Apart from an inadequate iron supply, a disturbed regulation of EPO synthesis represents a significant factor in anaemia development among diabetics with renal dysfunction. It has been shown that EPO synthesis is not increased appropriately when haemoglobin levels fall off.13,14 This leads to a so-called renal anaemia that is both normochromic and normocytic. The pathogenesis of the disturbed erythropoietin response remains to be clarified in detail. Damage of the tubulointerstitial tissue (seen more often in diabetics), an autonomous neuropathy, chronic inflammation and various other factors are discussed.17,20 The authors’ group was able to show recently that renally-insufficient diabetics with poor metabolic control show lower haemoglobin and EPO levels than patients with better adjusted metabolic regulation.21
An early diagnosis of anaemia in proteinuric diabetics is important since a reduction in haemoglobin coincides with the development of cardiovascular complications even before the dialysis stage is reached. Levin et al.22 were able to show in a large prospective study that one-third of patients with a creatinine-clearance of between 75 and 25ml/min show an LVH. After a follow-up period of one year the increase in muscle mass was basically determined by two factors that could both be influenced by therapy: systolic blood pressure and haemoglobin level. The authors showed that within this patient collective a decrease in haemoglobin of 0.5g/dl correlates with a significant increase in LVH.
Early recognition and treatment of anaemia might therefore represent an important component in the cardiovascular protection of renally-insufficient patients.

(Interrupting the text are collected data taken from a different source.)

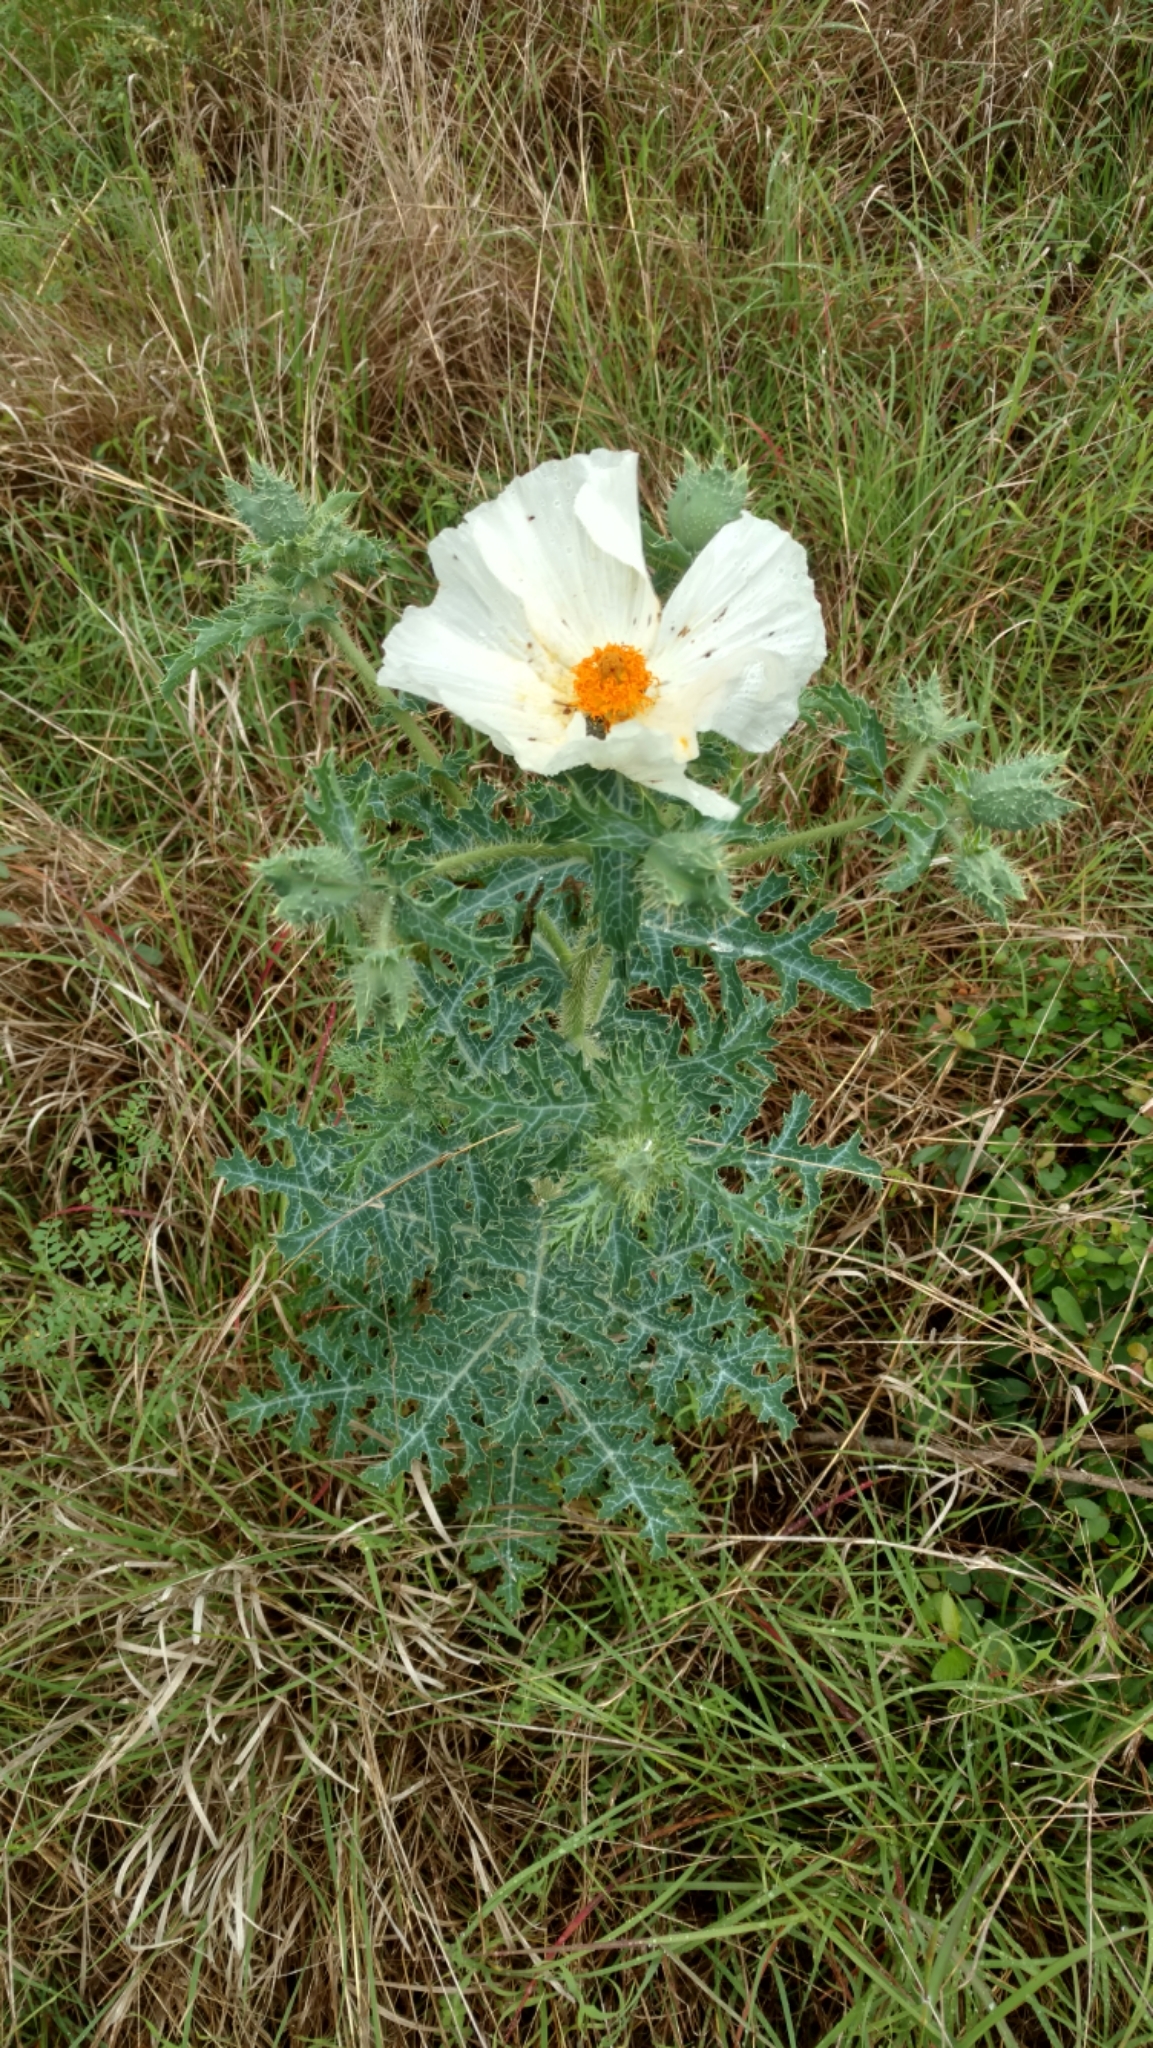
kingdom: Plantae
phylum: Tracheophyta
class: Magnoliopsida
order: Ranunculales
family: Papaveraceae
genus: Argemone
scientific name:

The final results of prospective studies remain to be published. More recent studies assume that the progression of the nephropathy is promoted by the anaemia too. In a follow-up study of type 1 and type 2 diabetics with nephropathy, Hasslacher et al.23 were able to show that patients with anaemia showed a more rapid decline of kidney function than patients without anaemia. Similar findings were also acquired in the Reduction of Endpoints in Non-Insulin- Dependent Diabetes Mellitus with the Angiotensin II Antagonist Losartan (RENAAL) study.24 Kuriyama et al.25 found that an increase in haemoglobin caused by erythropoietin among anaemic patients with renal insufficiency of varying origin was associated with a slower progression of nephropathy.
Amongst diabetics with nephropathy, the appearance of anaemia therefore identifies a group with an excessively high cardiovascular and renal risk. The DiaNe study shows that mild forms of anaemia can often be detected among patients with minor renal insufficiency. Consistent monitoring of the frequently taken blood counts, further characterisation of an (accidentally) detected anaemia and, where necessary, introduction of therapy represent important new tasks in the everyday treatment of diabetic patients.